▸ **EXERCISE TASK**: Extract every naming line from the material below, word for word and in the same order, leaving out the pictures.

Stored data entries
---------------
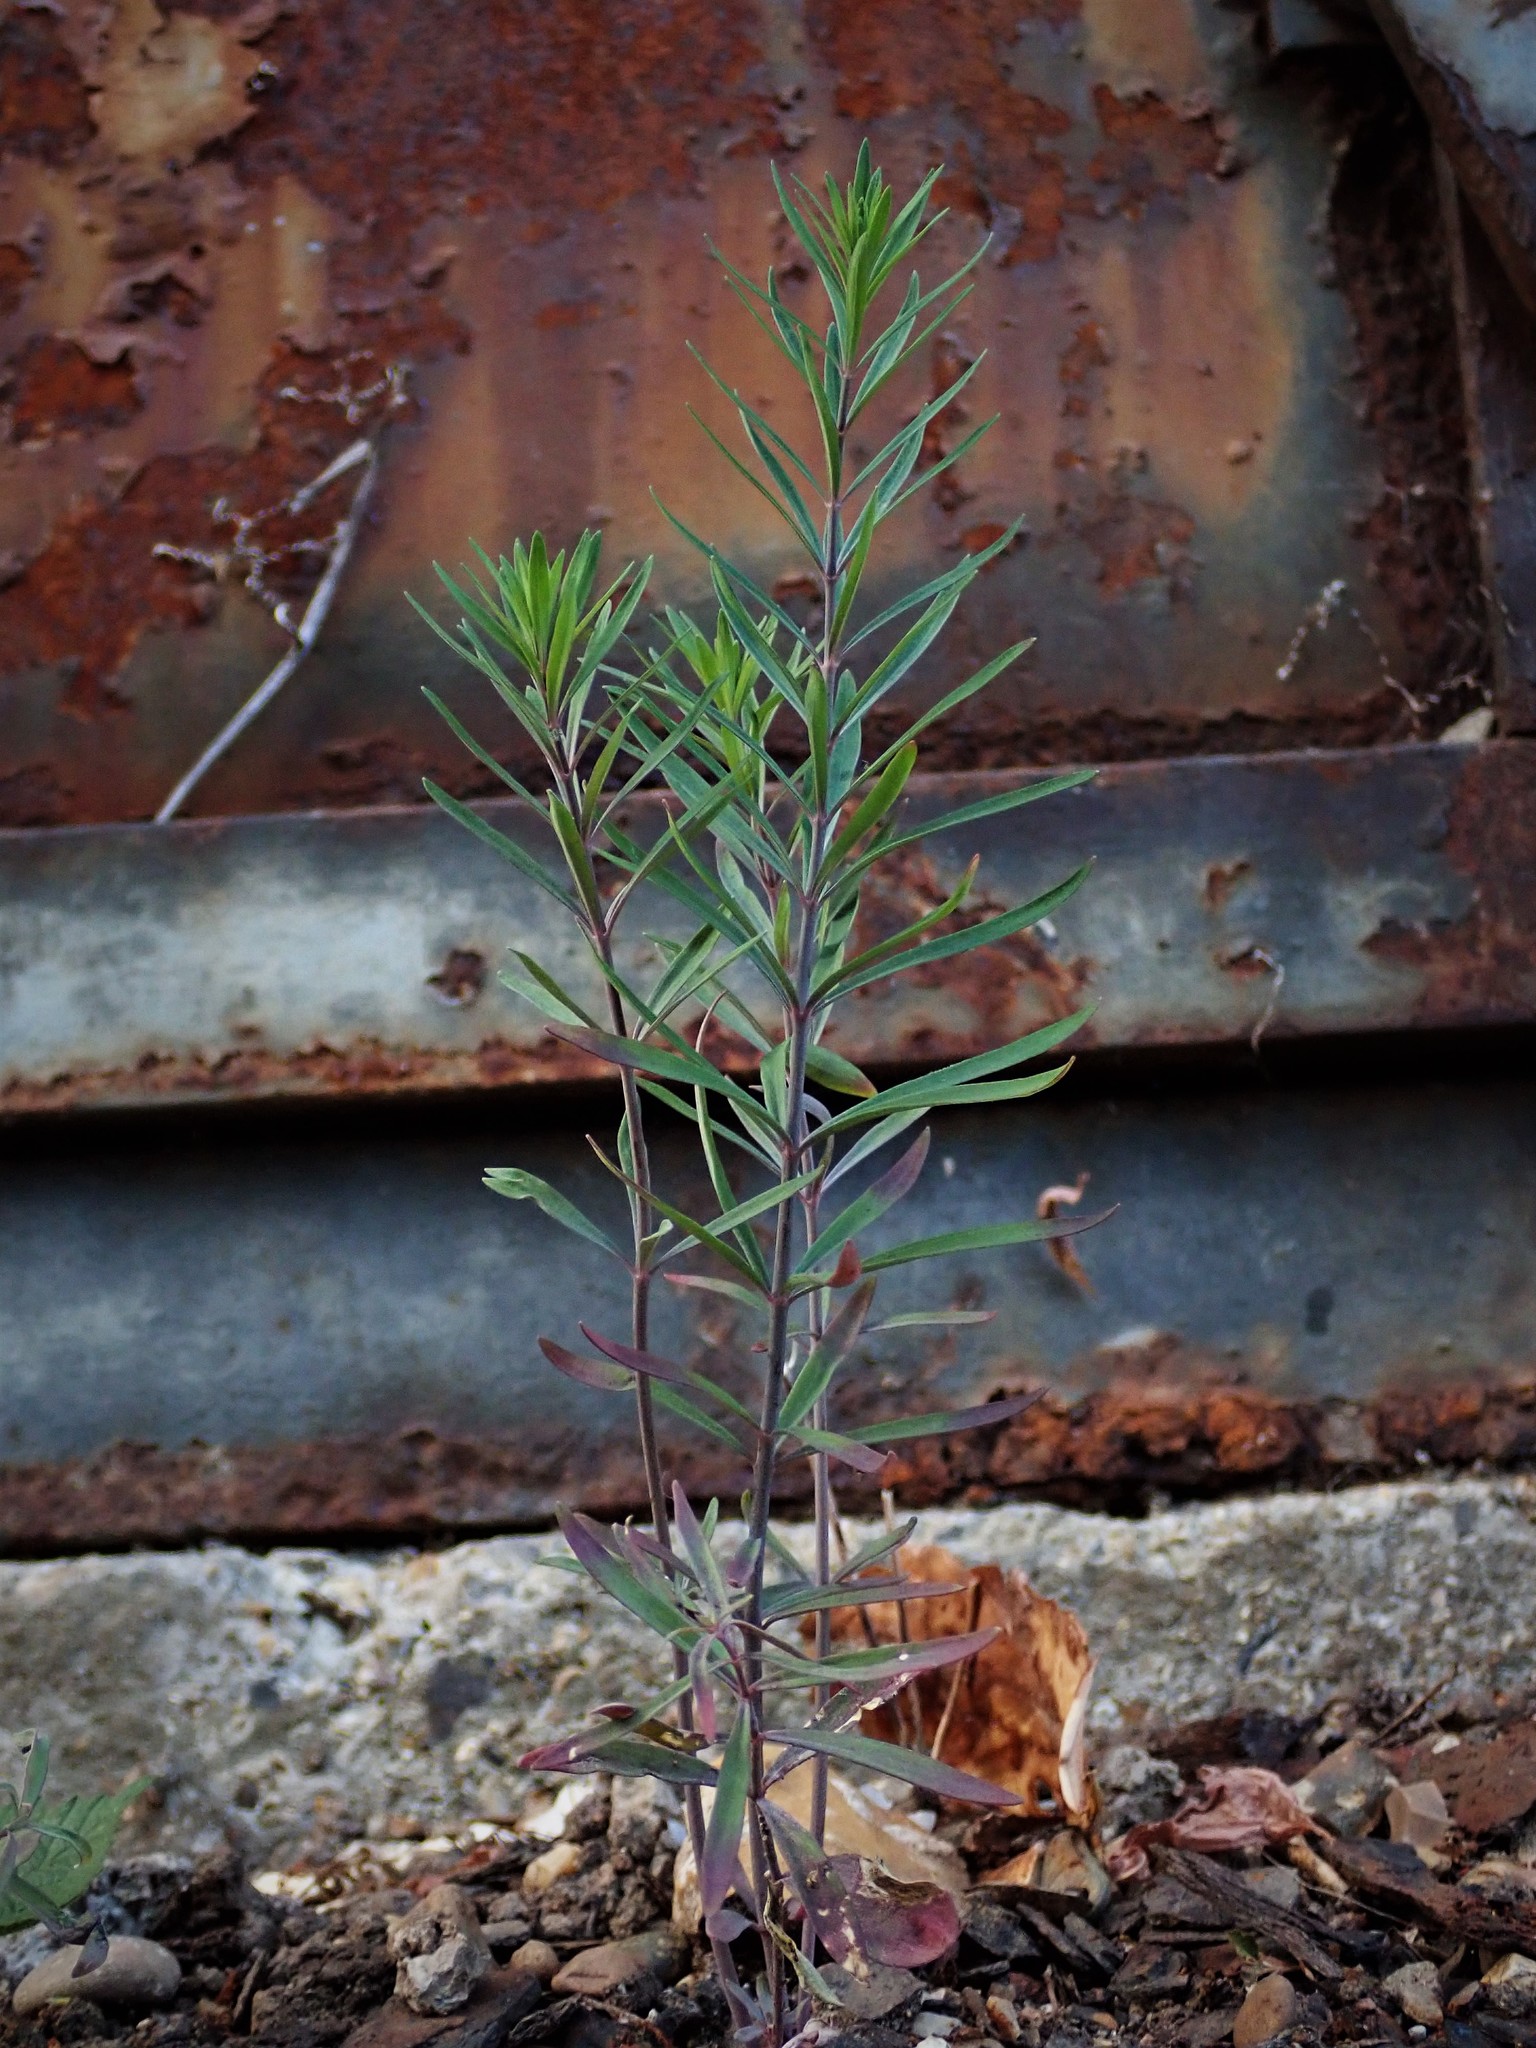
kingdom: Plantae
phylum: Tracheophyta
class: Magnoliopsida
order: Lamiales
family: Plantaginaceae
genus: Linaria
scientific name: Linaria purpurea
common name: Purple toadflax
---------------
▸ **FULL SOLUTION**:
kingdom: Plantae
phylum: Tracheophyta
class: Magnoliopsida
order: Lamiales
family: Plantaginaceae
genus: Linaria
scientific name: Linaria purpurea
common name: Purple toadflax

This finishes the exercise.